Proses pertama yang harus dilalui dalam metodologi penetapan ‘illah  implisit adalah takhrîj al-manâth.  Proses ini mengharuskan seorang yuris untuk mencari kemungkinan yang paling dekat di dalam penentuan ‘illah. Kemudian proses ini dilanjutkan dengan tanqîh al-manâth. Di tahap ini, sebuah ‘illah difilterisasi, tujuannya untuk menghilangkan ‘illah-‘illah yang dirasa kurang sesuai. Setelah melalui proses filterisasi dan dinyatakan final, sebuah ‘illah baru bisa melewati tahap terakhir, yaitu tahqîq al-manâth. Dalam tahap ini, tentu tidak lagi terkait penentuan ‘illah atau pun filterisasi, akan tetapi lebih kepada penerapan ‘illah terhadap konteks. Sehingga sebuah ‘illah benar-benar hadir sesuai prosedur dan konteks, tentunya.

Dalam konteks keindonesiaan, konsep analogi-eksplikatif juga dapat dijadikan dasar penetapan hukum oleh hakim. Hal ini sesuai dengan UU pasal 27 No. 14 tahun 1970 yang menyebutkan; “Hakim sebagai penegak hukum dan keadilan wajib menggali, mengikuti dan memahami nilai-nilai hukum yang hidup di dalam masyarakat.”  Dalam arti, seorang hakim atau aparat penegak hukum harus kreatif dalam menetapkan hukum yang sesuai dengan konteks peristiwa (recht vinding), termasuk di dalamnya bisa menggunakan qiyâs atau analogi. Akan tetapi keputusan hakim ini hanya berlaku pada persoalan yang sedang dihadapi, tidak berlaku sebagai peraturan umum, sesuai dengan pasal 1917 (2) KUHP.


Putusan pengadilan dalam hukum pidana yang paling banyak dikutip—berkaitan dengan penerapan analogi, adalah putusan pengadilan tinggi Medan No. 144/Pid/1883/PT.Mdn tanggal 8 Agustus tahun 1983 dengan Ketua Majelis Hakim Bismar Siregar yang mengadili Terdakwa MRS. Meski pada mulanya, penggunaan analogi dalam penetapan hukum pidana menuai pro-kontra—dengan dasar karena bertentangan dengan asas legalitas, sesuai pasal 1 ayat (2) Rancangan KUHP Naskah 2015—namun pada pasal 2 Rancangan KUHP Naskah 2015, konsep analogi eksplikatif mendapatkan momentum legitimasinya. (Dion Valerian, Penerapan Analogi dalam Hukum Pidana Indonesia)

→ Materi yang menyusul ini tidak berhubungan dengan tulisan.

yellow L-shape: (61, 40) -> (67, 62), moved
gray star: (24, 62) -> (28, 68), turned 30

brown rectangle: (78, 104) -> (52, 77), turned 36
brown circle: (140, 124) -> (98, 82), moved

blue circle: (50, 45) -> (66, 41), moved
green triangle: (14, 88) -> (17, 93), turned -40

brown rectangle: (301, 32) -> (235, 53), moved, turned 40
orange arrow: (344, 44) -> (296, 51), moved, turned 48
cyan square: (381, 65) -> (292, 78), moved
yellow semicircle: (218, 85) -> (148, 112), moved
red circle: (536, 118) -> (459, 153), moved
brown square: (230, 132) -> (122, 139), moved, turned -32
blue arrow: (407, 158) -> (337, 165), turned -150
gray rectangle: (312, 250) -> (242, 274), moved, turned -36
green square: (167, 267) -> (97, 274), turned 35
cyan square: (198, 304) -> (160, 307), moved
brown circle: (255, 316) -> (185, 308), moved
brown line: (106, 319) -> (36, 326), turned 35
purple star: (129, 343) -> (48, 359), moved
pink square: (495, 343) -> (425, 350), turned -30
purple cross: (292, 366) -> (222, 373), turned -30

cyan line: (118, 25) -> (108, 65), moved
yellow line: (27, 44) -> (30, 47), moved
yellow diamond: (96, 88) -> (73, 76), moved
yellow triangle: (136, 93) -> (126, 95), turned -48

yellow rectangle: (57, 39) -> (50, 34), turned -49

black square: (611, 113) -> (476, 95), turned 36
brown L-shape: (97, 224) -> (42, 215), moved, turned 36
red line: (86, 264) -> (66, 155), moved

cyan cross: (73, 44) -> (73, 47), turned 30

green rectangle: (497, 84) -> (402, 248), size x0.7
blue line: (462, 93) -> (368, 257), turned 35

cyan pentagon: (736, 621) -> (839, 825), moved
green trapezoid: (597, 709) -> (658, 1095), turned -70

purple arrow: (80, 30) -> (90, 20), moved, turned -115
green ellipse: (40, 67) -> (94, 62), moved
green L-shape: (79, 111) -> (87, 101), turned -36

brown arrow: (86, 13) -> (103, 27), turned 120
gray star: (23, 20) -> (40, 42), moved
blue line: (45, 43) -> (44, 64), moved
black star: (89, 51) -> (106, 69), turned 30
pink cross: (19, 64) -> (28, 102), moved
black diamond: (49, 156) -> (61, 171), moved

Pada akhirnya, penggunaan qiyâs bayânîy atau analogi-eksplikatif dapat diterapkan dalam hukum perundang-undangan. Baik hukum dalam konteks syariat maupun dalam konteks keindonesiaan. Kehadirannya tidak hanya diafirmasi oleh teks-teks wahyu dan ijma, namun kebutuhan manusia untuk menyederhanakan sesuatu atau eksistensi analogi eksplikatif sebagai metode dalam pencarian solusi dari persoalan-persoalan yang terus bermunculan, telah mendorong penggunaan analogi secara intens. Karena interpretasi solusi yang tertuang dalam teks-teks wahyu dan undang-undang tidak akan pernah final. Dengan demikian, mungkin kaidah al-Hukmu Yadûru ma’a ‘Illatihî Wujûdan wa ‘Adaman, akan menemukan momentumnya.